Putin will try to recruit any envoy sent to talks, Ukraine's former PM says
Arseniy Yatsenyuk, former Ukrainian prime minister, told Euronews that while the European leaders are considering direct talks with Russia, the only thing Vladimir Putin is ready to accept is Europe's surrender.
“Please do not underestimate this war criminal. He's not an idiot. He's a KGB operative,” former Ukrainian Prime Minister Arseniy Yastenyuk said when asked about Russian President Vladimir Putin and a possible EU envoy at direct talks with the Kremlin.
“Putin will choose someone he can recruit," Yastenyuk said.
In an interview with Euronews' Europe Today on Wednesday, Yastenyuk shared his advice for any talks with Putin based on his own experience meeting Russia’s leader.
“He always has a sense of whether you are weak or you are strong. So he makes a sniff test of each person he meets," Yastenyuk recalled.
“It all depends on the personality who is to talk to Putin ... and whether this personality, whether this political high-profile political figure would have additional ammo that supports his talk," he explained.
Yet Yastenyuk believes no matter what initiatives are being discussed among the EU leaders, Moscow simply doesn’t want to talk to Brussels.
“Putin is not eager, he is not ready for any kind of talks at this particular juncture. Maybe he would accept some kind of negotiator with the only very simple and obvious reason to buy time and once again to outweigh it and to cheat us.”
'Putin is not ready to accept anyone'
Yatsenyuk insisted it is not about the names of potential candidates, but about Europe’s policy. “The only language Putin understands is the language of force and strength," he said.
At this stage, Russia’s president is not “ready to accept anyone ... But Putin is ready to accept Ukraine's and actually European's surrender. And we have to realise this.”
Yatsenyuk told Euronews this is also why Russia has intensified its threats not only towards Ukraine, but also towards the European diplomats in Kyiv and the Baltic states.
“Russia poses a huge threat to the security of the European Union and it was obvious that Russia will try to intimidate everyone, mainly the European Union,” he said when asked about the recent drone incursions in the Baltic countries.
“This is a part of Russia's proxies war against the European Union and NATO. They want to intimidate the people of the European Union and they believe that in this case they will urge Europeans to turn its back on Ukrainians”.
This scenario “will never never come to fruition,” he said, as he explained why the Kremlin intensified the threats now.
“Putin is losing the war. Because he expected to take over Ukraine 12 years ago,” said Yastenyuk, who was prime minister of Ukraine when Russia started its first invasion in 2014 and annexed Crimea.

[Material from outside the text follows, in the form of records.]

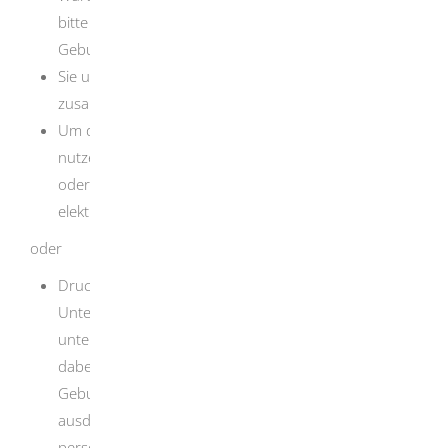
bitte an weitere Unterlagen, zum Beispiel die
Geburtsurkunde.
Sie unterschreiben den Antrag und
schicken ihn
zusammen mit den Unterlagen
an die L-Bank.
Um die Antragstellung elektronisch abzuschließen,
nutzen Sie Ihren elektronischen Personalausweis
oder Aufenthaltstitel, um Ihr Elterngeld vollständig
elektronisch zu beantragen.
oder
Drucken Sie diese das Antragsformular aus.
Unterschreiben Sie sie es und schicken Sie den
unterschriebenen Antrag an die L-Bank. Denken Sie
dabei bitte an weitere Unterlagen, zum Beispiel die
Geburtsurkunde. Sie können den Antrag nicht selbst
ausdrucken? Dann sendet Ihnen die L-Bank Ihre
persönlichen Unterlagen per Post zu.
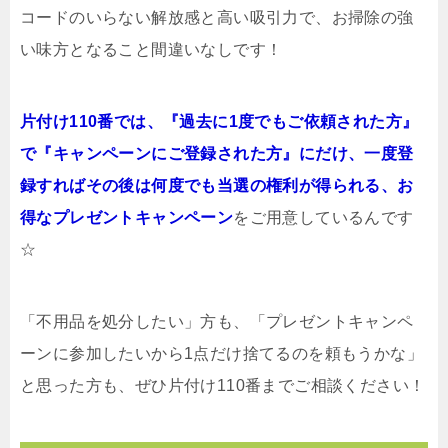
コードのいらない解放感と高い吸引力で、お掃除の強
い味方となること間違いなしです！
片付け110番では、『過去に1度でもご依頼された方』
で『キャンペーンにご登録された方』にだけ、一度登
録すればその後は何度でも当選の権利が得られる、お
得なプレゼントキャンペーン
をご用意しているんです
☆
「不用品を処分したい」方も、「プレゼントキャンペ
ーンに参加したいから1点だけ捨てるのを頼もうかな」
と思った方も、ぜひ片付け110番までご相談ください！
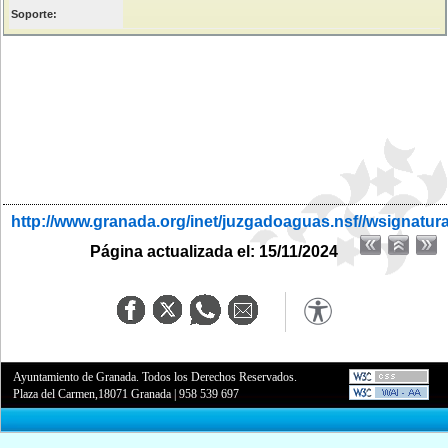
Soporte:
http://www.granada.org/inet/juzgadoaguas.nsf//wsignatur
Página actualizada el: 15/11/2024
Ayuntamiento de Granada. Todos los Derechos Reservados.
Plaza del Carmen,18071 Granada
|
958 539 697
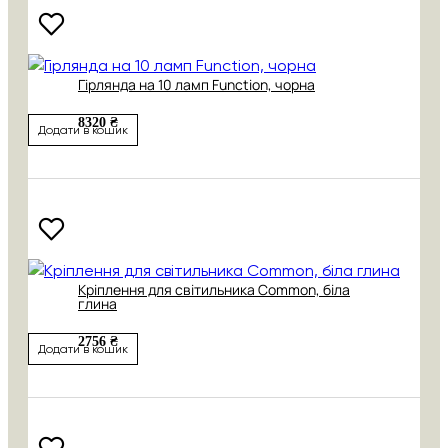
Гірлянда на 10 ламп Function, чорна
8320 ₴
Додати в кошик
Кріплення для світильника Common, біла
глина
2756 ₴
Додати в кошик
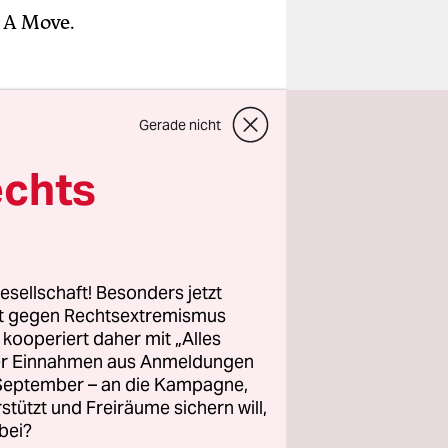
 A Move.
 Folk.
Gerade nicht
echts
ng, when
arl-Marx-
esellschaft! Besonders jetzt
Day:
rt gegen Rechtsextremismus
z kooperiert daher mit „Alles
on
ller Einnahmen aus Anmeldungen
tenstr. 55
. September – an die Kampagne,
rstützt und Freiräume sichern will,
bei?
 20.00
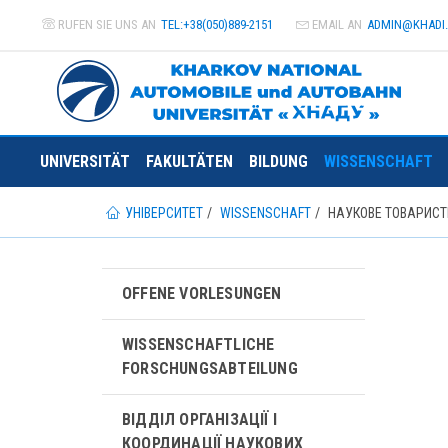
RUFEN SIE UNS AN
TEL:+38(050)889-2151
EMAIL AN
ADMIN@
KHADI
UNIVERSITÄT
FAKULTÄTEN
BILDUNG
WISSENSCHAFT
УНІВЕРСИТЕТ
WISSENSCHAFT
НАУКОВЕ ТОВАРИСТВ
OFFENE VORLESUNGEN
WISSENSCHAFTLICHE
FORSCHUNGSABTEILUNG
ВІДДІЛ ОРГАНІЗАЦІЇ І
КООРДИНАЦІЇ НАУКОВИХ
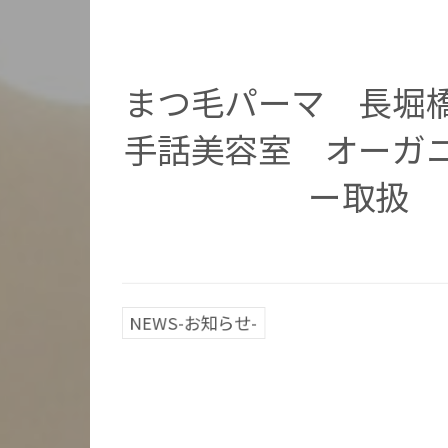
まつ毛パーマ 長
手話美容室 オーガ
ー取扱
NEWS-お知らせ-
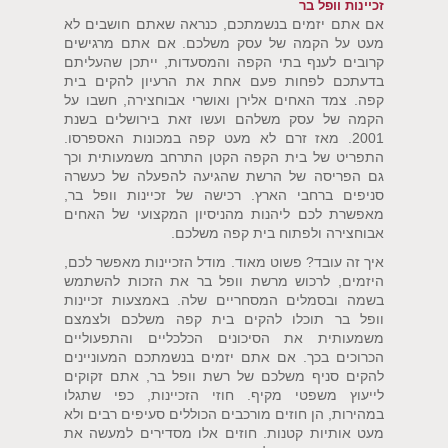
זכיינות וופל בר
אם אתם יזמים בנשמתכם, כנראה שאתם חושבים לא
מעט על הקמה של עסק משלכם. אם אתם מרגישים
קרובים לענף בתי הקפה והמסעדות, ייתכן שהעליתם
בדעתכם לפחות פעם אחת את הרעיון להקים בית
קפה. צמד האחים אלירן ואושרי אבוחצירה, חשבו על
הקמה של עסק משלהם ועשו זאת בירושלים בשנת
2001. מאז זרם לא מעט קפה במכונות האספרסו.
התפריט של בית הקפה הקטן התרחב משמעותית וכך
גם הפריסה של הרשת שהגיעה להפעלה של כעשרה
סניפים ברחבי הארץ. רכישה של זכיינות וופל בר,
מאפשרת לכם ליהנות מהניסיון המקצועי של האחים
אבוחצירה ולפתוח בית קפה משלכם.
איך זה עובד? פשוט מאוד. מודל הזכיינות מאפשר לכם,
היזמים, לרכוש מרשת וופל בר את הזכות להשתמש
בשמה ובסמלים המסחריים שלה. באמצעות זכיינות
וופל בר תוכלו להקים בית קפה משלכם ולצמצם
משמעותית את הסיכונים הכלכליים והתפעוליים
הכרוכים בכך. אם אתם יזמים בנשמתכם המעוניינים
להקים סניף משלכם של רשת וופל בר, אתם זקוקים
לייעוץ משפטי מקיף. חוזי הזכיינות, כפי שתגלו
במהירות, הן חוזים מורכבים הכוללים סעיפים רבים ולא
מעט אותיות קטנות. חוזים אלו מסדירים למעשה את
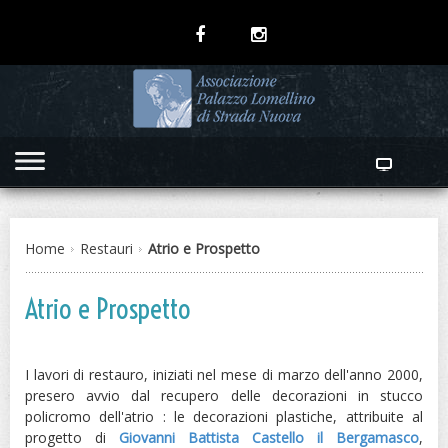
Home
Restauri
Atrio e Prospetto
Atrio e Prospetto
I lavori di restauro, iniziati nel mese di marzo dell'anno 2000,
presero avvio dal recupero delle decorazioni in stucco
policromo dell'atrio : le decorazioni plastiche, attribuite al
progetto di
Giovanni Battista Castello il Bergamasco
,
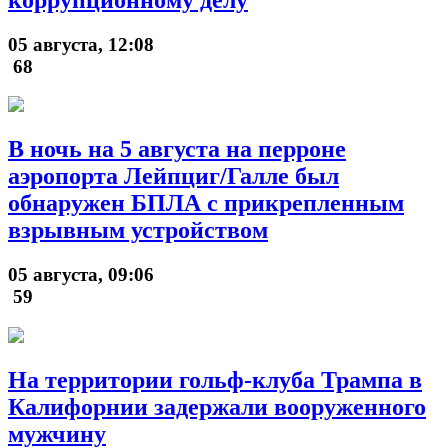
05 августа, 12:08
68
В ночь на 5 августа на перроне
аэропорта Лейпциг/Галле был
обнаружен БПЛА с прикрепленным
взрывным устройством
05 августа, 09:06
59
На территории гольф-клуба Трампа в
Калифорнии задержали вооруженного
мужчину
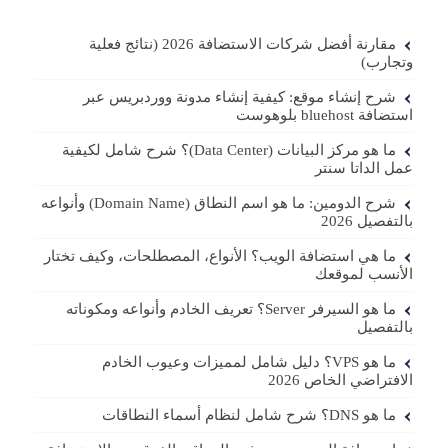
مقارنة أفضل شركات الاستضافة 2026 (نتائج فعلية
وتجارب)
شرح إنشاء موقع: كيفية إنشاء مدونة ووردبريس عبر
استضافة bluehost بلوهوست
ما هو مركز البيانات (Data Center)؟ شرح شامل لكيفية
عمل الداتا سنتر
شرح الدومين: ما هو اسم النطاق (Domain Name) وأنواعه
بالتفصيل 2026
ما هي استضافة الويب؟ الأنواع، المصطلحات، وكيف تختار
الأنسب لموقعك
ما هو السيرفر Server؟ تعريف الخادم وأنواعه ومكوناته
بالتفصيل
ما هو VPS؟ دليل شامل لمميزات وعيوب الخادم
الافتراضي الخاص 2026
ما هو DNS؟ شرح شامل لنظام أسماء النطاقات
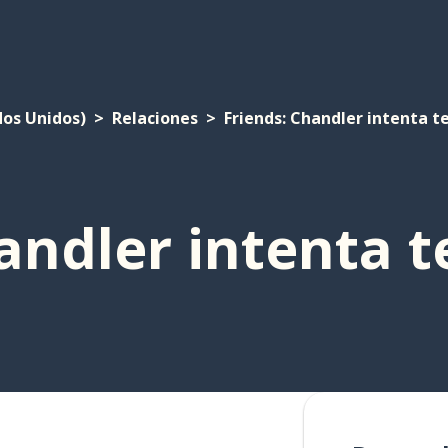
dos Unidos)
Relaciones
Friends: Chandler intenta te
andler intenta t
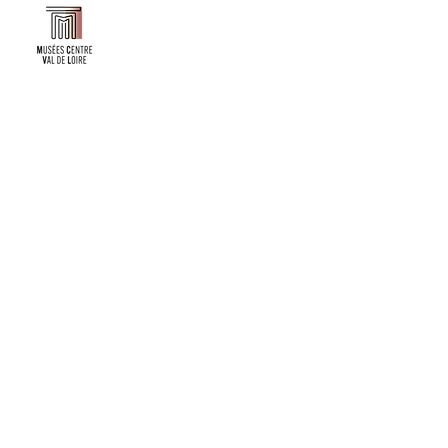
Faire un don ou adhérer à titre professionnel
NEWSLETTER
S'abonner
CONTACT
NOS TUTELLES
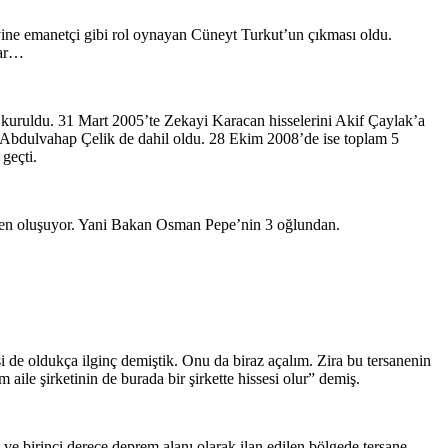
 yine emanetçi gibi rol oynayan Cüneyt Turkut’un çıkması oldu.
var…
a kuruldu. 31 Mart 2005’te Zekayi Karacan hisselerini Akif Çaylak’a
 Abdulvahap Çelik de dahil oldu. 28 Ekim 2008’de ise toplam 5
geçti.
den oluşuyor. Yani Bakan Osman Pepe’nin 3 oğlundan.
 de oldukça ilginç demiştik. Onu da biraz açalım. Zira bu tersanenin
aile şirketinin de burada bir şirkette hissesi olur” demiş.
ve birinci derece deprem alanı olarak ilan edilen bölgede tersane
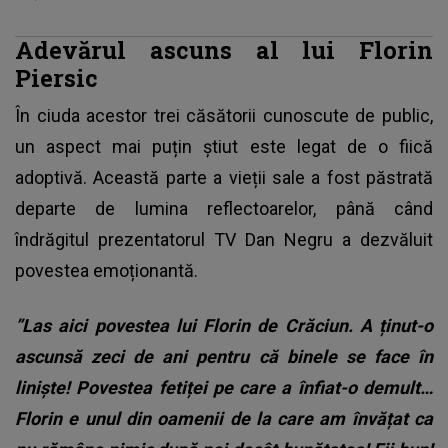
Adevărul ascuns al lui Florin
Piersic
În ciuda acestor trei căsătorii cunoscute de public,
un aspect mai puțin știut este legat de o fiică
adoptivă. Această parte a vieții sale a fost păstrată
departe de lumina reflectoarelor, până când
îndrăgitul prezentatorul TV Dan Negru a dezvăluit
povestea emoționantă.
”Las aici povestea lui Florin de Crăciun. A ținut-o
ascunsă zeci de ani pentru că binele se face în
liniște! Povestea fetiței pe care a înfiat-o demult…
Florin e unul din oamenii de la care am învățat ca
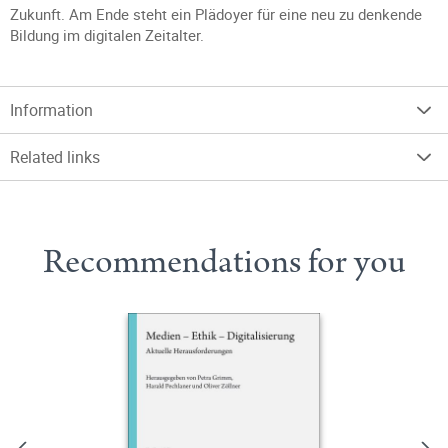
Zukunft. Am Ende steht ein Plädoyer für eine neu zu denkende
Bildung im digitalen Zeitalter.
Information
Related links
Recommendations for you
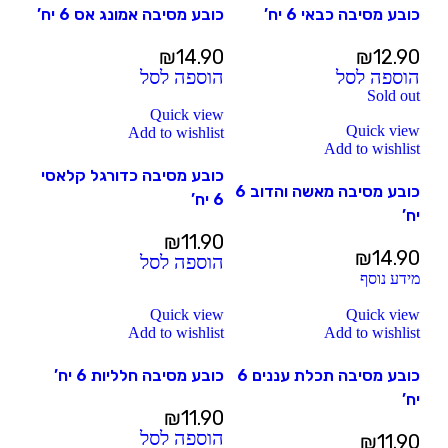
כובע מסיבה כבאי 6 יח’
כובע מסיבה אמונג אס 6 יח’
₪
14.90
₪
12.90
הוספה לסל
הוספה לסל
Sold out
Quick view
Quick view
Add to wishlist
Add to wishlist
כובע מסיבה כדורגל קלאסי
כובע מסיבה מאשה והדוב 6
6 יח’
יח’
₪
11.90
₪
14.90
הוספה לסל
מידע נוסף
Quick view
Quick view
Add to wishlist
Add to wishlist
כובע מסיבה תכלת עננים 6
כובע מסיבה חלליות 6 יח’
יח’
₪
11.90
הוספה לסל
₪
11.90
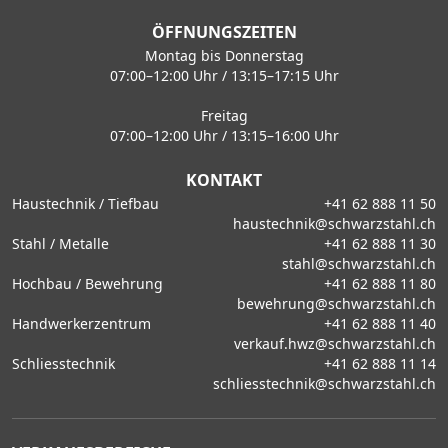
ÖFFNUNGSZEITEN
Montag bis Donnerstag
07:00–12:00 Uhr / 13:15–17:15 Uhr
Freitag
07:00–12:00 Uhr / 13:15–16:00 Uhr
KONTAKT
Haustechnik / Tiefbau
+41 62 888 11 50
haustechnik@schwarzstahl.ch
Stahl / Metalle
+41 62 888 11 30
stahl@schwarzstahl.ch
Hochbau / Bewehrung
+41 62 888 11 80
bewehrung@schwarzstahl.ch
Handwerkerzentrum
+41 62 888 11 40
verkauf.hwz@schwarzstahl.ch
Schliesstechnik
+41 62 888 11 14
schliesstechnik@schwarzstahl.ch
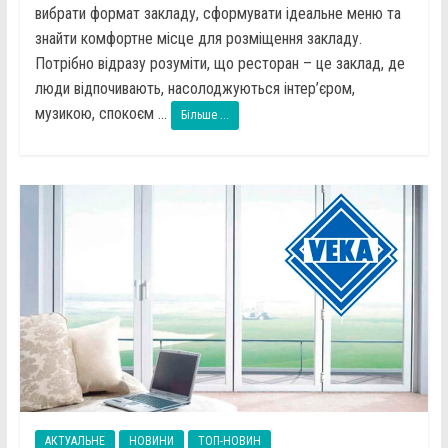
вибрати формат закладу, сформувати ідеальне меню та
знайти комфортне місце для розміщення закладу.
Потрібно відразу розуміти, що ресторан – це заклад, де
люди відпочивають, насолоджуються інтер’єром,
музикою, спокоєм ...
Більше ...
АКТУАЛЬНЕ
НОВИНИ
ТОП-НОВИН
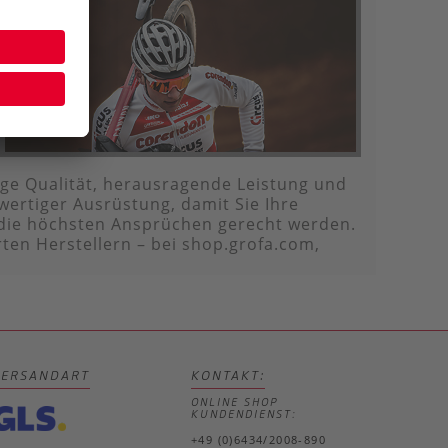
sige Qualität, herausragende Leistung und
wertiger Ausrüstung, damit Sie Ihre
 die höchsten Ansprüchen gerecht werden.
rten Herstellern – bei shop.grofa.com,
VERSANDART
KONTAKT:
ONLINE SHOP
KUNDENDIENST:
+49 (0)6434/2008-890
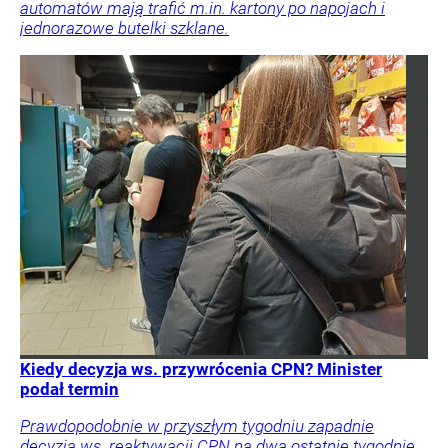
automatów mają trafić m.in. kartony po napojach i
jednorazowe butelki szklane.
Kiedy decyzja ws. przywrócenia CPN? Minister
podał termin
Prawdopodobnie w przyszłym tygodniu zapadnie
decyzja ws. reaktywacji CPN na dwa ostatnie tygodnie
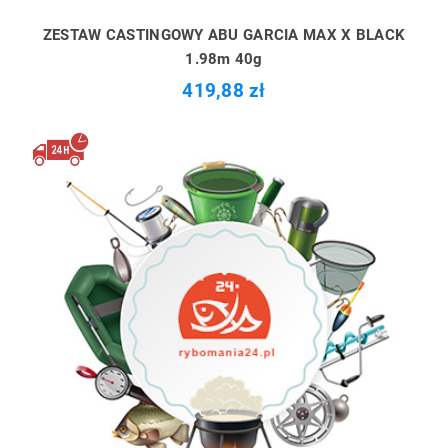
ZESTAW CASTINGOWY ABU GARCIA MAX X BLACK
1.98m 40g
419,88 zł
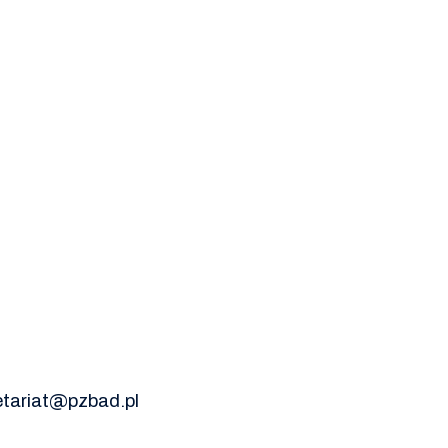
etariat@pzbad.pl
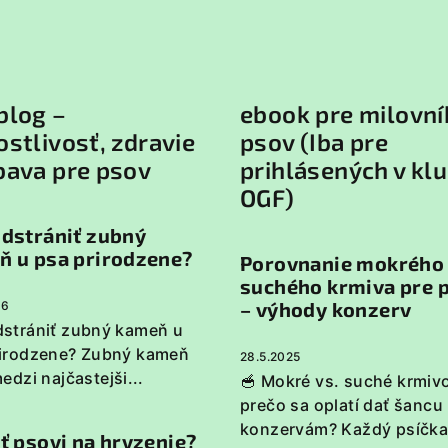
blog –
ebook pre milovní
ostlivosť, zdravie
psov (Iba pre
bava pre psov
prihlásených v kl
OGF)
dstrániť zubný
ň u psa prirodzene?
Porovnanie mokrého
suchého krmiva pre 
– výhody konzerv
26
strániť zubný kameň u
rirodzene? Zubný kameň
28.5.2025
medzi najčastejši...
🥣 Mokré vs. suché krmivo
prečo sa oplatí dať šancu
konzervám? Každý psíčkar
ť psovi na hryzenie?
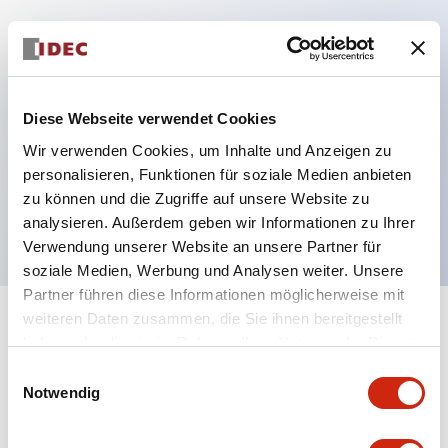
Hauptmerkmale
Diese Webseite verwendet Cookies
Mehrfachbefestigung möglich
Der schlüsselsichere Selektorschalter verwendet
Wir verwenden Cookies, um Inhalte und Anzeigen zu
personalisieren, Funktionen für soziale Medien anbieten
eine hochsichere Stiftzuhaltungsstruktur
zu können und die Zugriffe auf unsere Website zu
Schutzart IP65 (IEC60529)
analysieren. Außerdem geben wir Informationen zu Ihrer
Verwendung unserer Website an unsere Partner für
soziale Medien, Werbung und Analysen weiter. Unsere
Partner führen diese Informationen möglicherweise mit
weiteren Daten zusammen, die Sie ihnen bereitgestellt
+
Spezifikationen
Alle erweitern
haben oder die sie im Rahmen Ihrer Nutzung der Dienste
gesammelt haben.
Einwilligungsauswahl
Aesthetic Specifications
Notwendig
Environmental Specifications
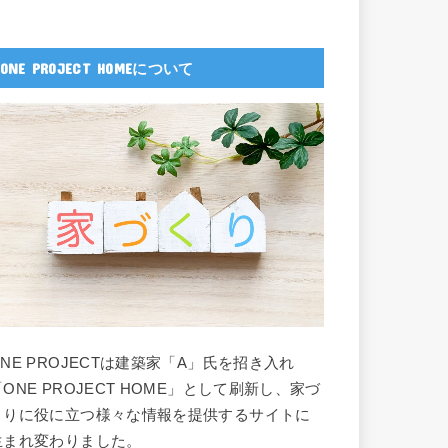
ONE PROJECT HOMEについて
ONE PROJECTは建築家「A」氏を招き入れ
「ONE PROJECT HOME」として刷新し、家づ
くりに役に立つ様々な情報を提供するサイトに
生まれ変わりました。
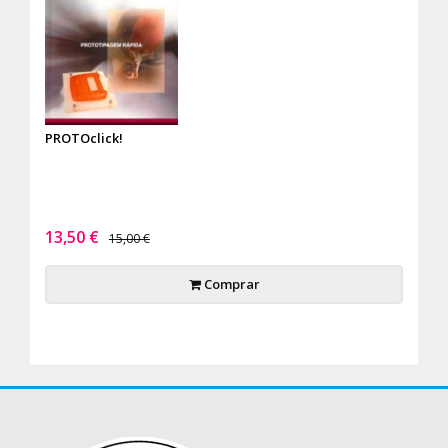
PROTOclick!
13,50 €
15,00 €
Comprar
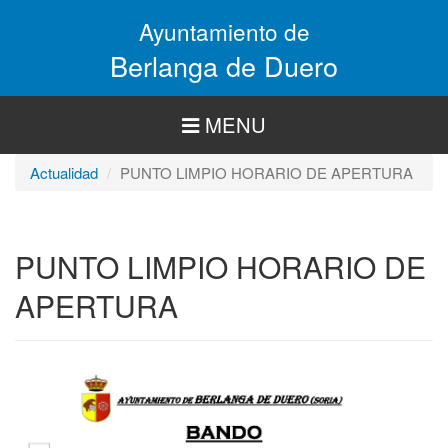
Pasar
Ayuntamiento de
al
contenido
Berlanga de Duero
principal
MENU
Actualidad
PUNTO LIMPIO HORARIO DE APERTURA
PUNTO LIMPIO HORARIO DE
APERTURA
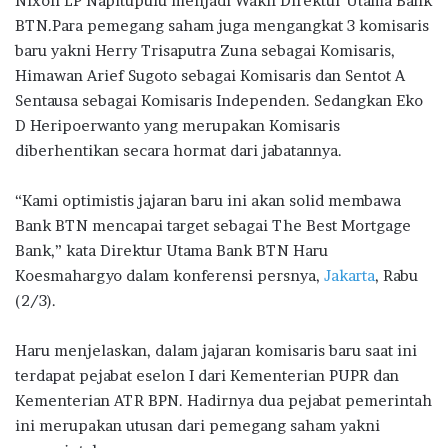
Nixon LP Napitupulu menjadi Wakil Direktur Utama Bank
o
r
A
ra
BTN.Para pemegang saham juga mengangkat 3 komisaris
baru yakni Herry Trisaputra Zuna sebagai Komisaris,
o
p
m
Himawan Arief Sugoto sebagai Komisaris dan Sentot A
k
p
Sentausa sebagai Komisaris Independen. Sedangkan Eko
D Heripoerwanto yang merupakan Komisaris
diberhentikan secara hormat dari jabatannya.
“Kami optimistis jajaran baru ini akan solid membawa
Bank BTN mencapai target sebagai The Best Mortgage
Bank,” kata Direktur Utama Bank BTN Haru
Koesmahargyo dalam konferensi persnya,
Jakarta
, Rabu
(2/3).
Haru menjelaskan, dalam jajaran komisaris baru saat ini
terdapat pejabat eselon I dari Kementerian PUPR dan
Kementerian ATR BPN. Hadirnya dua pejabat pemerintah
ini merupakan utusan dari pemegang saham yakni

“Then he waged an all-out war and he was actually excited to grab Kyiv in three days. In the end, he lost around 1.5 million of the Russian soldiers.”
With the Russian economy gradually feeling the hit and “nosediving” now, “there is some kind of skimmering even inside Russia what is the best way out for Putin," he said.
This is why Yatsenyuk says Putin’s only option now is to escalate.
“It is about his physical stance, his physical ability to survive as Mr Putin and his political ability to survive as the president of Russia. So he will escalate.”
China’s 'upper hand'
Yastenyuk further insisted that the political and geopolitical situation has changed dramatically.
“Europeans have to realise that this war relates not only to Ukraine and not only Putin, but all these axes of evil under the auspices of China,” Yatsenyuk said, pointing at Moscow’s growing war appetite and Beijing’s support.
“China still has an upper hand in this war and China is an accomplice”, he said, rejecting China’s official “neutral” position.
“They are strategic partners with Putin. They signed a number of deals. They provided the bloodline for Putin's Russia, both financial and dual-use materials, which is actually military.”
The chances to collaborate with Beijing so that China could put pressure on Moscow “are very low, but still they exist.”
“This could actually find the way how to hold real talks with Putin, because we never had any kind of real talks.”
Even the US diplomatic efforts have not put pressure on the Kremlin, Yatsenyuk said, dismissing US President Donald Trump’s meeting with Putin in Alaska last year.
“It has nothing to do with the real peace talks. It was a special KGB operation in order just to outweigh both Americans and Ukrainians and to circumvent sanctions.”
Moscow also aimed at driving a wedge between Americans and Europeans, he claimed, saying “now it became obvious even for Americans that Russians were not eager to hold any kind of talks," according to Yastenyuk.
And without any diplomatic pressure, Russia managed to escalate its aggression beyond Ukraine, now openly threatening the European countries, where the air raid sirens went off for the first time in the past week, bringing a different sense of urgency regarding the EU’s defence readiness.
“I wish every single European citizen to be in safety. On the other hand, I wish all of us to realise that you folks can be safe only in one case, if we as Ukrainians win this war, period," Yastenyuk concluded.